* Instructions to follow:
Print each record that follows exactly, leaving the pictures behind.
Start of Block
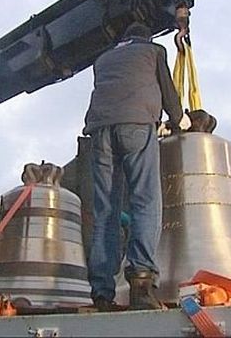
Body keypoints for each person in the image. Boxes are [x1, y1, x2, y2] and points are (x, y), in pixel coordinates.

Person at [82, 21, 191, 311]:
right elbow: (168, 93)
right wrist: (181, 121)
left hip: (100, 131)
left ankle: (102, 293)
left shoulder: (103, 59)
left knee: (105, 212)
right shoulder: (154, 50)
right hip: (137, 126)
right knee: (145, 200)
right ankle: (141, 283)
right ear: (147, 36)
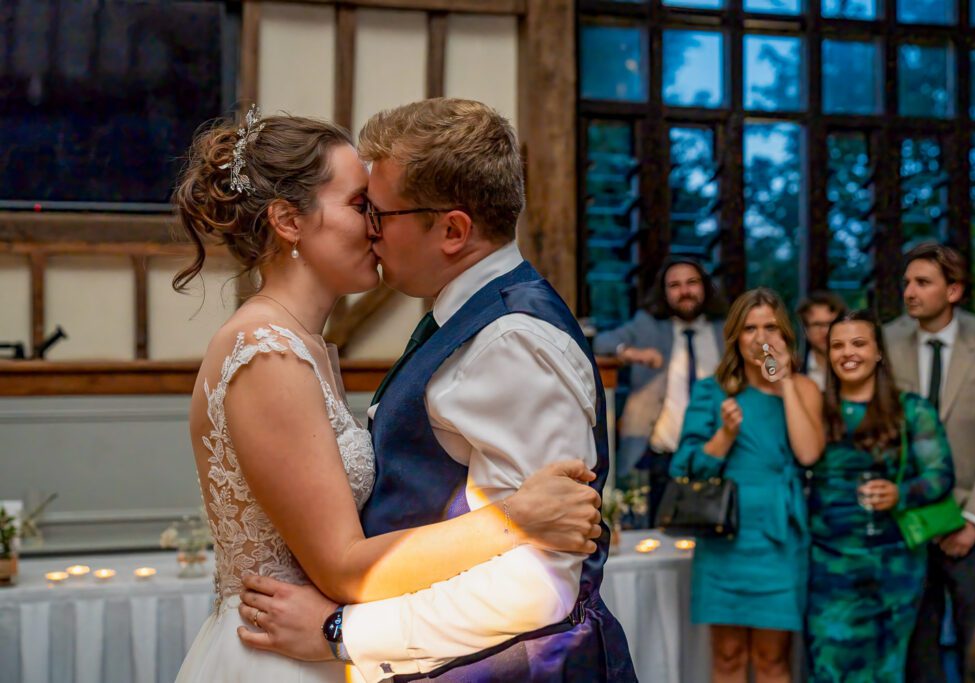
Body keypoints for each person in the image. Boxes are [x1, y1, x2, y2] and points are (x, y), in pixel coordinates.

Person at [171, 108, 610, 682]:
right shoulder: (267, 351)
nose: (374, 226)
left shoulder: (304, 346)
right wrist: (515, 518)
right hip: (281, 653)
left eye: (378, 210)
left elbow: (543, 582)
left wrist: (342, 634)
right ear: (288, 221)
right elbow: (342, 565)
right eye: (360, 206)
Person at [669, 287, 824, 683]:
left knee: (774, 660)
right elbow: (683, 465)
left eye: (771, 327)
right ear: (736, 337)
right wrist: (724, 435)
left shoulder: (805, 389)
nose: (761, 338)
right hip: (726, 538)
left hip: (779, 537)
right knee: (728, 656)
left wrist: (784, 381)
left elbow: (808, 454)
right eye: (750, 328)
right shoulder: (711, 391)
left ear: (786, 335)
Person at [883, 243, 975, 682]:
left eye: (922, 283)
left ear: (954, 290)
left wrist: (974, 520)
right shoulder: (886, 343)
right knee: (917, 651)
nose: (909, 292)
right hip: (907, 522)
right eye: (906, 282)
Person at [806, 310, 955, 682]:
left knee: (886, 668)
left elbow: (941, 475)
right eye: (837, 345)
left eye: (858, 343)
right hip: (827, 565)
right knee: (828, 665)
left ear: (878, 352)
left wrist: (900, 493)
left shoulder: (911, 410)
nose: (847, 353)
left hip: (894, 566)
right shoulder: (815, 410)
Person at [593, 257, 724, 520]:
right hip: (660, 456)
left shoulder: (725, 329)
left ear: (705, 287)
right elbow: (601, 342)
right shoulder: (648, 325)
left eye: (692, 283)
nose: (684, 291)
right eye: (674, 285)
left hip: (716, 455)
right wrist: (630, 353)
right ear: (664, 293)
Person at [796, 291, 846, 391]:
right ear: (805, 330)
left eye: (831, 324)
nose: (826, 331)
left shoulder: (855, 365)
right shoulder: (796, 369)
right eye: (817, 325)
End of Block
* Response:
Body keypoints for each person in the image. Boxes are [x1, y1, x2, y2] and points are (x, y), in pixel coordinates.

Person at [82, 21, 191, 311]:
right elbow: (168, 93)
right wrist: (181, 121)
left hip: (100, 131)
left ankle: (102, 293)
left shoulder: (103, 59)
left knee: (105, 212)
right shoulder: (154, 50)
right hip: (137, 126)
right knee: (145, 200)
right ankle: (141, 283)
right ear: (147, 36)
Body keypoints for each person in the image. Boxes are [x1, y1, x2, y2] and points are (x, y), in pixel coordinates.

Person at [171, 108, 610, 682]:
right shoulder: (267, 351)
nose: (374, 226)
left shoulder: (304, 346)
right wrist: (515, 518)
right hip: (281, 653)
left eye: (378, 210)
left elbow: (543, 582)
left wrist: (342, 634)
right ear: (288, 221)
right elbow: (342, 565)
right eye: (360, 206)
Person at [669, 287, 824, 683]:
left knee: (774, 660)
right elbow: (683, 465)
left eye: (771, 327)
right ear: (736, 337)
right wrist: (724, 435)
left shoulder: (805, 389)
nose: (761, 338)
right hip: (726, 538)
left hip: (779, 537)
right knee: (728, 656)
left wrist: (784, 381)
left elbow: (808, 454)
right eye: (750, 328)
right shoulder: (711, 391)
left ear: (786, 335)
Person at [883, 243, 975, 682]:
left eye: (922, 283)
left ear: (954, 290)
left wrist: (974, 520)
right shoulder: (886, 343)
right knee: (917, 651)
nose: (909, 292)
right hip: (907, 522)
right eye: (906, 282)
Person at [806, 310, 955, 682]:
left knee: (886, 668)
left elbow: (941, 475)
right eye: (837, 345)
left eye: (858, 343)
right hip: (827, 565)
right knee: (828, 665)
left ear: (878, 352)
left wrist: (900, 493)
left shoulder: (911, 410)
nose: (847, 353)
left hip: (894, 566)
right shoulder: (815, 410)
Person at [593, 257, 724, 520]:
right hip: (660, 456)
left shoulder: (725, 329)
left ear: (705, 287)
right elbow: (601, 342)
right shoulder: (648, 325)
left eye: (692, 283)
nose: (684, 291)
right eye: (674, 285)
left hip: (716, 455)
right wrist: (630, 353)
right ear: (664, 293)
Person at [796, 291, 846, 391]:
right ear: (805, 330)
left eye: (831, 324)
nose: (826, 331)
left shoulder: (855, 365)
right shoulder: (796, 369)
right eye: (817, 325)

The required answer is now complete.